BPI Danantara menandatangani kerja sama dengan GEM China untuk hilirisasi nikel, senilai Rp135 triliun. Sementara itu, BKPM mencatat realisasi investasi hilirisasi mencapai Rp280,8 triliun pada semester I-2025, mayoritas dari sektor mineral.
Di sektor transportasi, pemerintah menetapkan 36 bandara dengan status internasional, 30 di antaranya dikelola oleh InJourney Airports. Kebijakan ini diharapkan dapat mendongkrak pariwisata, perdagangan, dan investasi.
Kebijakan Politik dan Kepercayaan Publik
Dari sisi kebijakan politik, Mahkamah Konstitusi (MK) mengeluarkan putusan melarang rangkap jabatan menteri/wakil menteri di BUMN dalam dua tahun ke depan. Dalam pidato kenegaraan, Presiden Prabowo menegaskan arah kebijakan ekonomi kerakyatan, kedaulatan pangan, serta penguatan koperasi desa.
Di tengah demonstrasi dan kontroversi DPR, krisis kepercayaan terhadap pemerintah semakin menguat. Beberapa kebijakan ekonomi kembali menjadi sorotan. Rencana kenaikan iuran BPJS Kesehatan belum mendapat persetujuan DPR, meski pemerintah telah menyiapkan tambahan anggaran Rp10 triliun untuk PBI dan dana cadangan. Di sisi lain, alokasi transfer ke daerah dalam RAPBN 2026 justru anjlok 29,34% menjadi Rp650 triliun, memicu kekhawatiran pemerintah daerah. Presiden Prabowo menegaskan bahwa manfaat tetap akan dirasakan rakyat, namun kekhawatiran tetap ada. Sementara itu, harga minyak goreng subsidi “Minyakita” semakin mahal. Di beberapa wilayah, harga telah mencapai Rp16.700–17.000 per liter, bahkan mencapai Rp20.000 di kawasan timur, jauh di atas HET Rp15.700. Hal ini menambah kekhawatiran tentang rapuhnya tata kelola pangan.
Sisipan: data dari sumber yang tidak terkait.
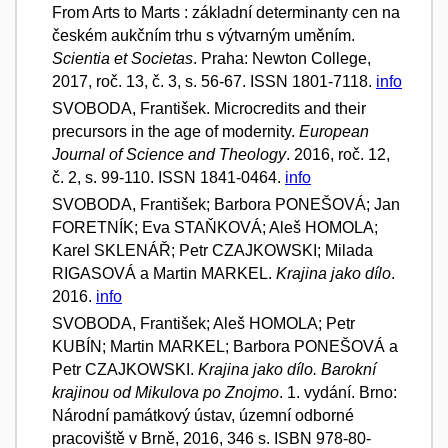
From Arts to Marts : základní determinanty cen na
českém aukčním trhu s výtvarným uměním.
Scientia et Societas
. Praha: Newton College,
2017, roč. 13, č. 3, s. 56-67. ISSN 1801-7118.
info
SVOBODA, František. Microcredits and their
precursors in the age of modernity.
European
Journal of Science and Theology
. 2016, roč. 12,
č. 2, s. 99-110. ISSN 1841-0464.
info
SVOBODA, František; Barbora PONEŠOVÁ; Jan
FORETNÍK; Eva STAŇKOVÁ; Aleš HOMOLA;
Karel SKLENÁŘ; Petr CZAJKOWSKI; Milada
RIGASOVÁ a Martin MARKEL.
Krajina jako dílo
.
2016.
info
SVOBODA, František; Aleš HOMOLA; Petr
KUBÍN; Martin MARKEL; Barbora PONEŠOVÁ a
Petr CZAJKOWSKI.
Krajina jako dílo. Barokní
krajinou od Mikulova po Znojmo
. 1. vydání. Brno:
Národní památkový ústav, územní odborné
pracoviště v Brně, 2016, 346 s. ISBN 978-80-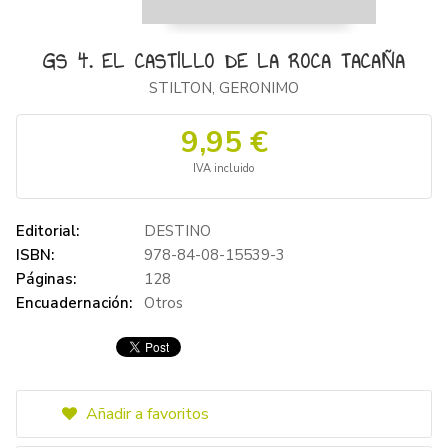
GS 4. EL CASTILLO DE LA ROCA TACAÑA
STILTON, GERONIMO
9,95 €
IVA incluido
Editorial:
DESTINO
ISBN:
978-84-08-15539-3
Páginas:
128
Encuadernación:
Otros
Añadir a favoritos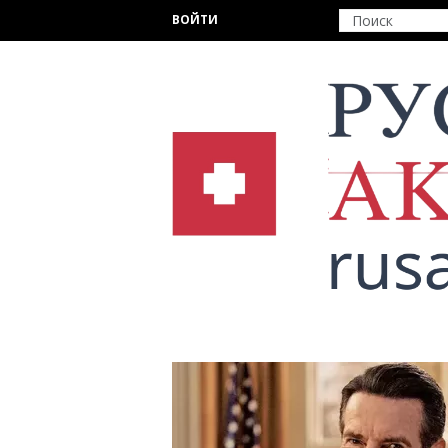
Перейти к основному содержанию
ВОЙТИ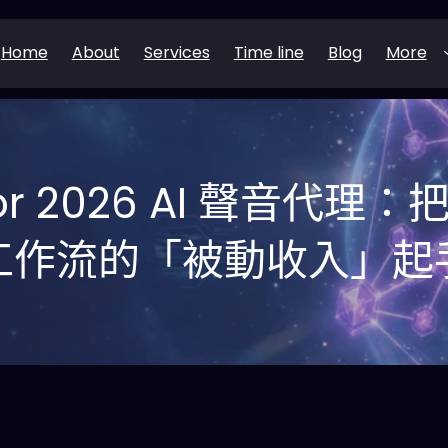
Home
About
Services
Time line
Blog
More
tor 2026 AI 聲音代
工作流的「被動收入」起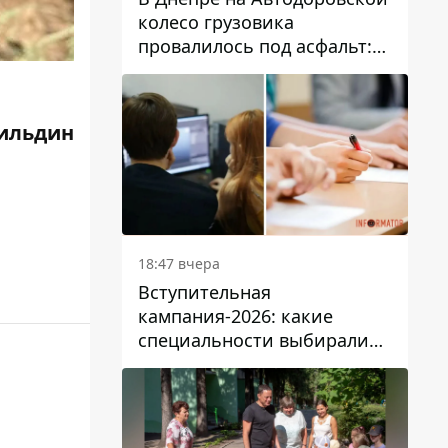
колесо грузовика
провалилось под асфальт:
движение заблокировано
ильдин
18:47 вчера
Вступительная
кампания-2026: какие
специальности выбирали
абитуриенты в Украине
Situasi ini berlangsung di tengah demonstrasi buruh dan kontroversi tunjangan DPR, membuat publik melihat paradoks: biaya hidup yang meningkat, anggaran daerah yang menyusut, dan elite politik yang sibuk dengan privilese mereka. Kombinasi antara ekonomi yang rapuh, politik defensif, dan hukum yang lemah dalam memberikan kepastian memperdalam krisis kepercayaan yang langsung berdampak pada stabilitas pasar.